Hace unas tres décadas, cuando los diarios vivían su estrellato y se vendían diariamente cientos de miles de ejemplares, una encuesta cuya fuente no recuerdo preguntaba a los lectores cuál era la cualidad que más valoraban en su diario.
Recuerdo que por mayoría los lectores de Clarín y La Nación respondían “Que me dice la verdad”, mientras que los de Crónica y Diario Popular priorizaban “Que me informa antes” o “las primicias”.
Tiempo después una radio promocionaba su informativo con la frase “Mitre informa primero”.
Mi primera conclusión de entonces sobre la encuesta fue que para un número tal vez considerable de lectores “la verdad” no era lo más importante que buscaban en un diario.
Y hoy, con el diario del lunes, me pregunto sobre “la verdad” que buscaban los otros lectores, los que decían priorizarla.
Descontando el hecho de que mucha gente responde a las encuestas no con su verdadera motivación, sino con un gesto políticamente correcto - “lo que queda mejor decir” -, infiero que para muchos aquella verdad que tanto priorizaban en su diario era, en realidad, que confirmara lo que ya pensaban.
Treinta años más tarde, el periodismo argentino se debate entre el retroceso y precarización de sus condiciones de trabajo y el desafío de encontrar su rumbo en tiempos de la pos verdad, cuando parece haberse instalado con cinismo aquel concepto de Nietsche, ”No existen los hechos, sólo hay interpretaciones”.
Pero los hechos, como el escándalo que investigó el periodismo de los alimentos retenidos criminalmente por la ministra Pettovello y el fraude de sus contratos, sí existen.

• _Elementos de un conjunto de datos_:
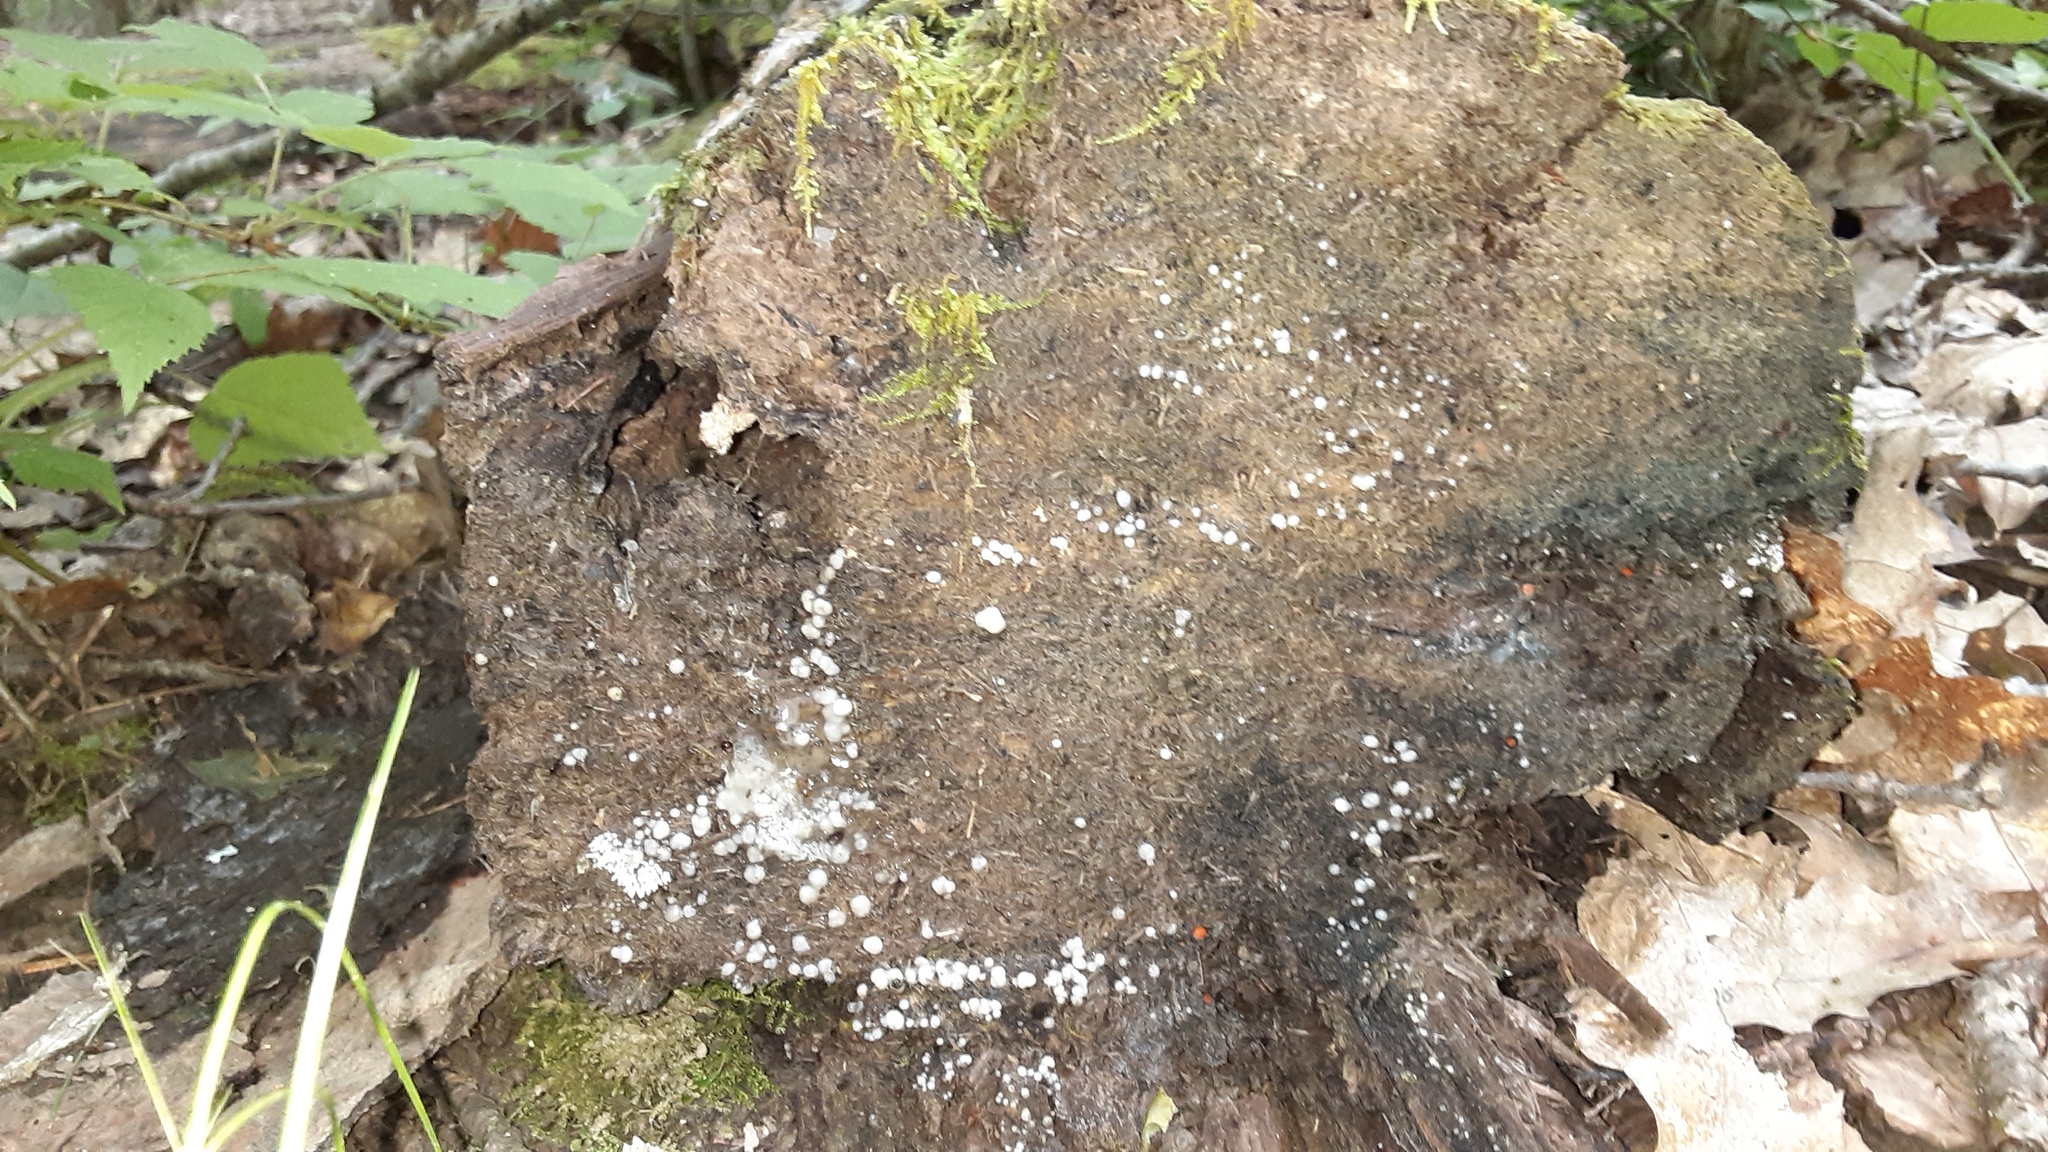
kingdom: Fungi
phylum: Basidiomycota
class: Atractiellomycetes
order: Atractiellales
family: Phleogenaceae
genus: Helicogloea
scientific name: Helicogloea compressa
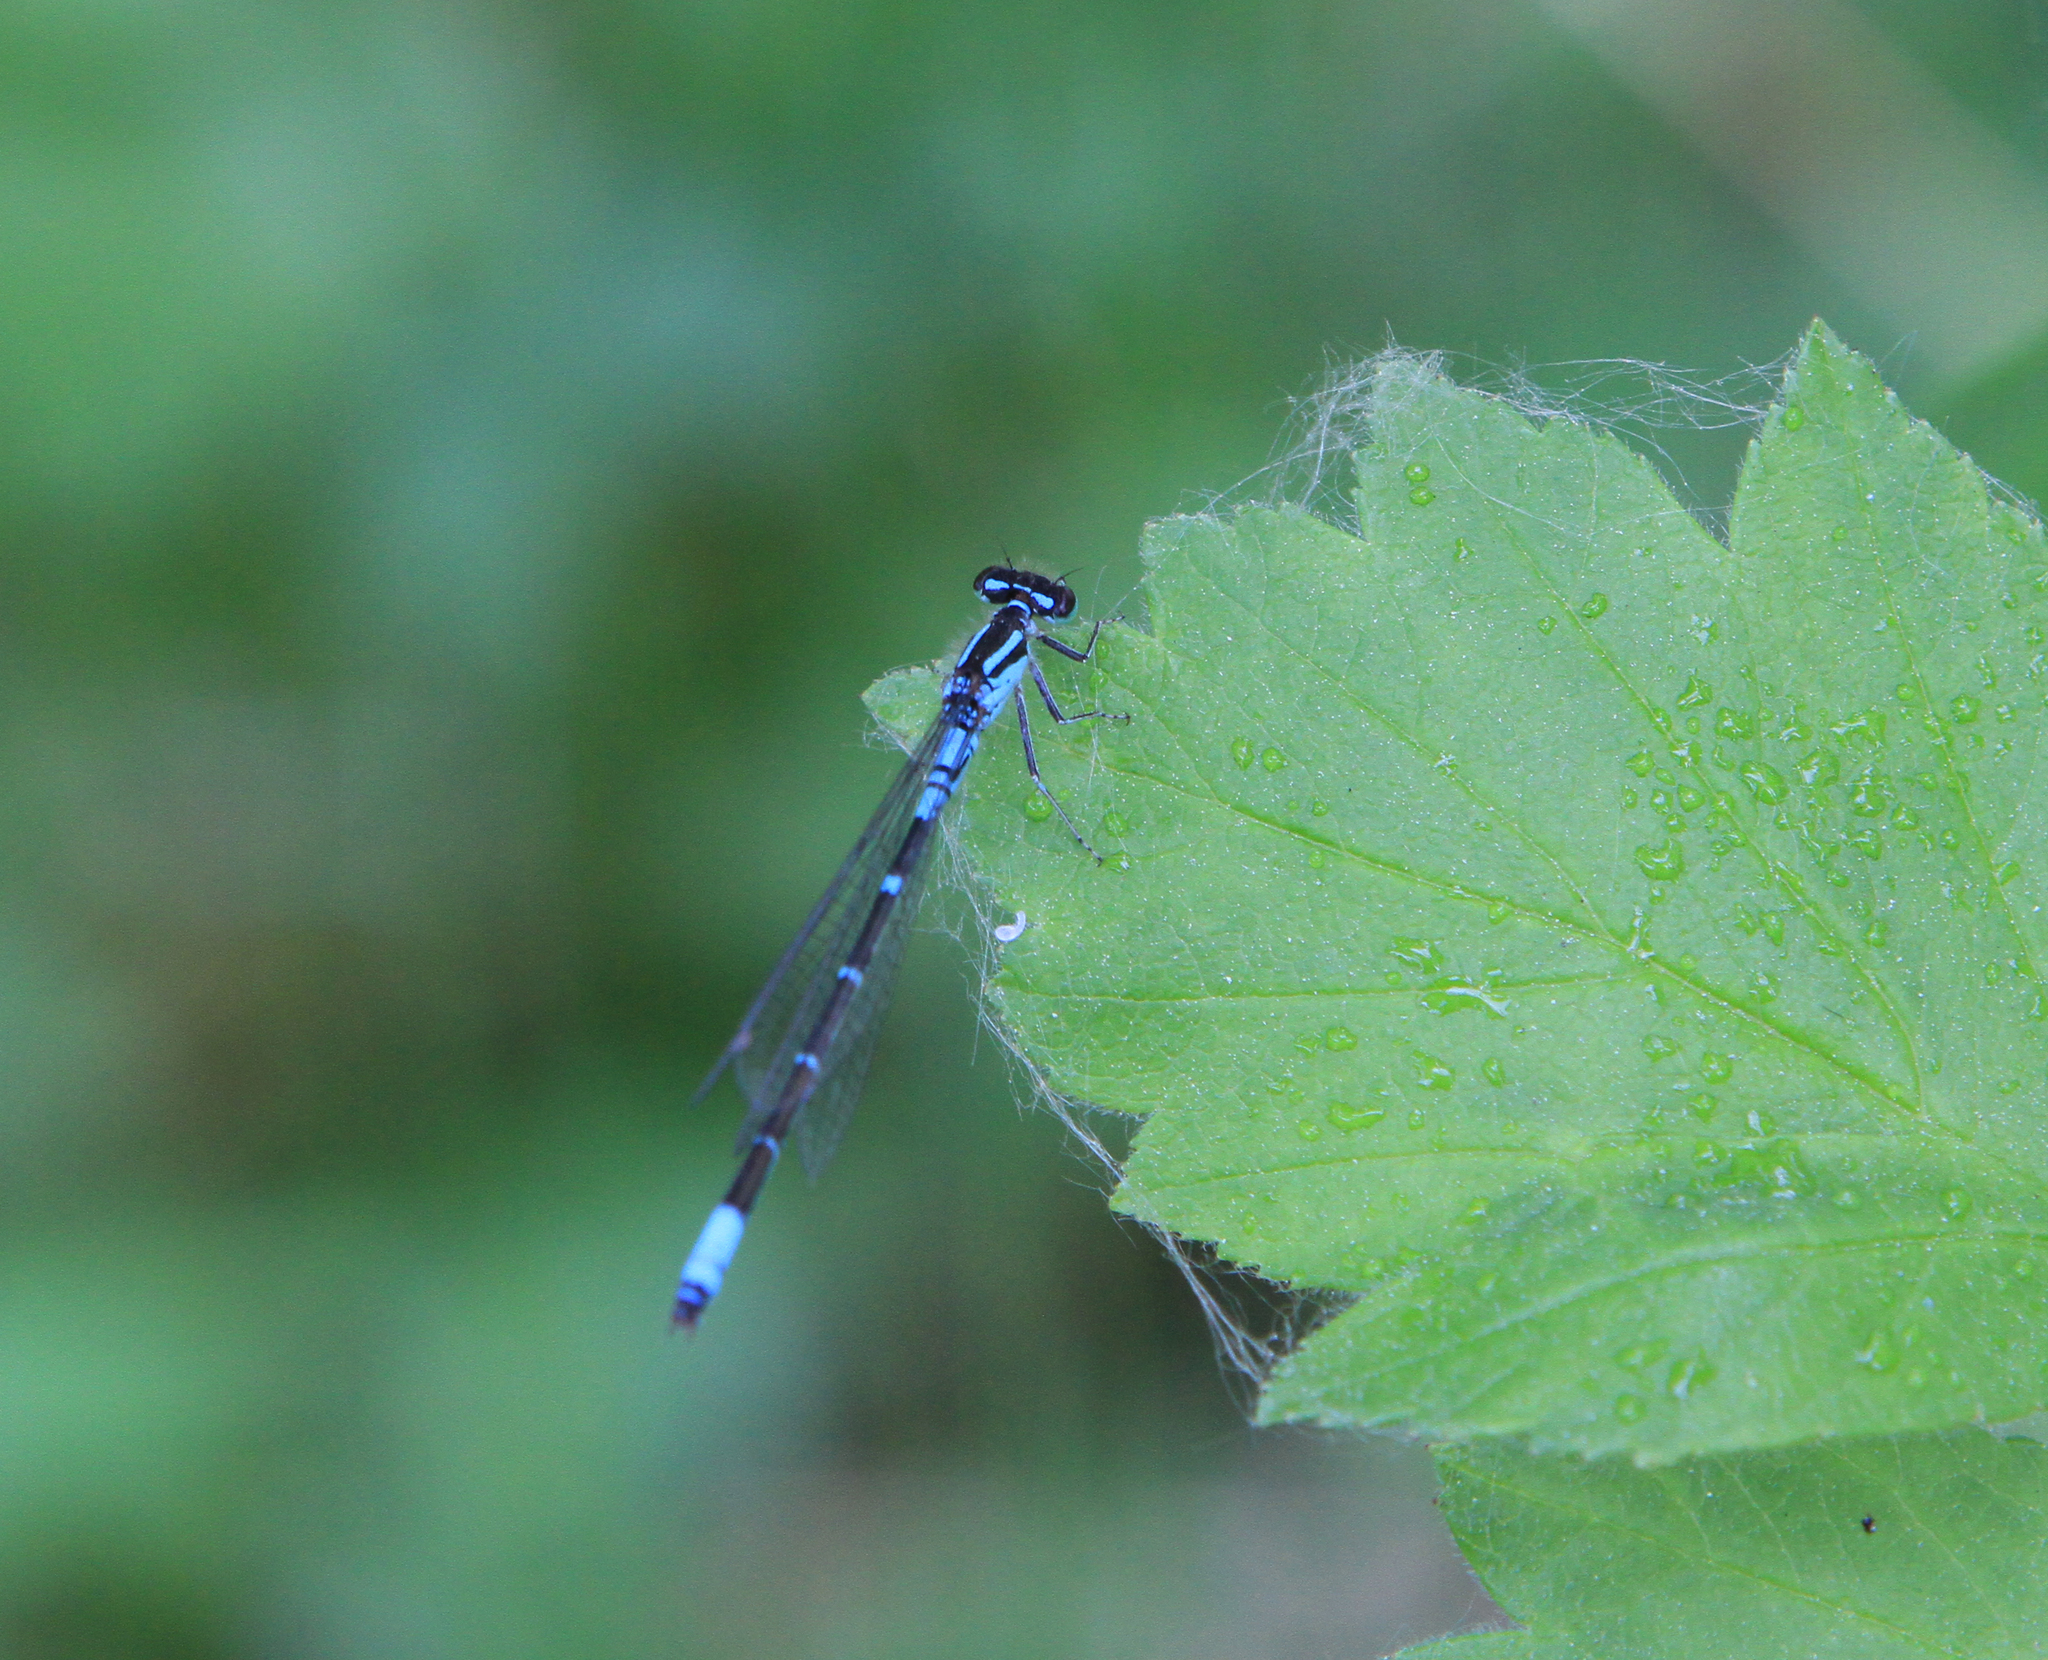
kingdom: Animalia
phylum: Arthropoda
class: Insecta
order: Odonata
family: Coenagrionidae
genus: Coenagrion
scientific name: Coenagrion glaciale
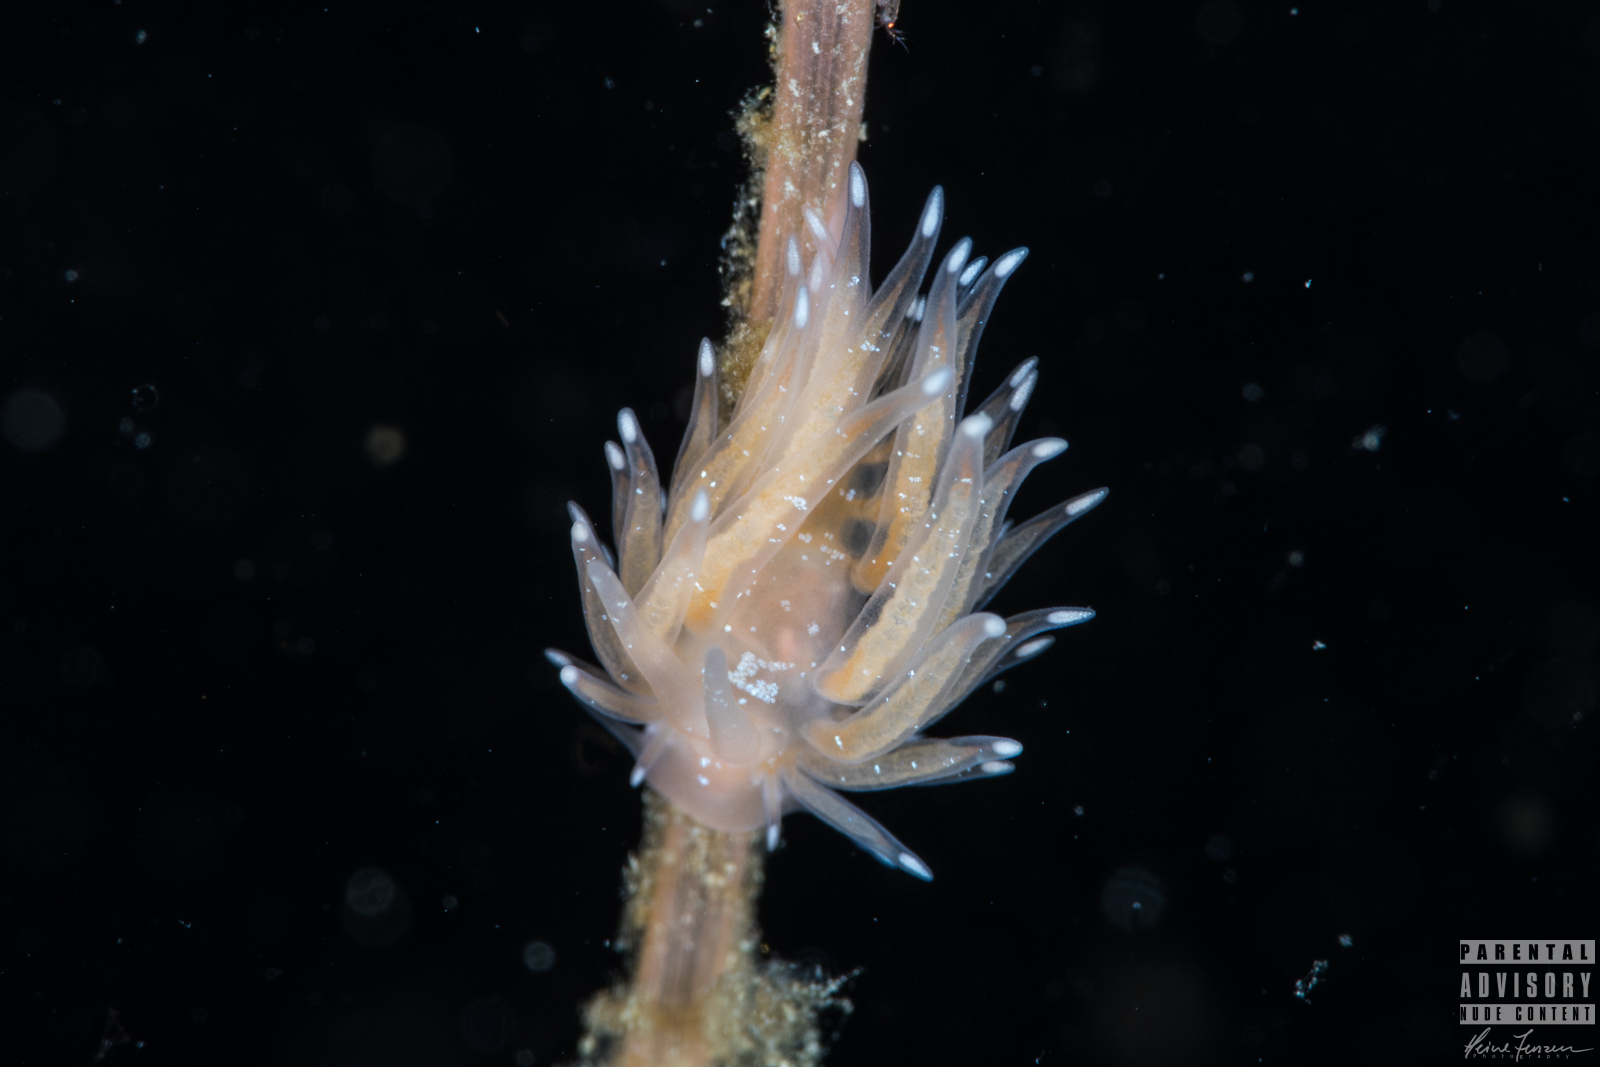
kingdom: Animalia
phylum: Mollusca
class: Gastropoda
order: Nudibranchia
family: Cumanotidae
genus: Cumanotus
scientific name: Cumanotus beaumonti
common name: Polyp aeolis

• _Tarea A_: Nombra todos los diarios que aparecen en el artículo sobre el periodismo.
• _Tarea B_: Copia del artículo sobre el periodismo el fragmento que empieza con "Mi primera conclusión" y sigue hasta "que decían priorizarla.".
Las filas no tienen nada que ver con el artículo sobre el periodismo.

• _Respuesta A_: Clarín, La Nación, Crónica y Diario Popular.

• _Respuesta B_:
Mi primera conclusión de entonces sobre la encuesta fue que para un número tal vez considerable de lectores “la verdad” no era lo más importante que buscaban en un diario.
Y hoy, con el diario del lunes, me pregunto sobre “la verdad” que buscaban los otros lectores, los que decían priorizarla.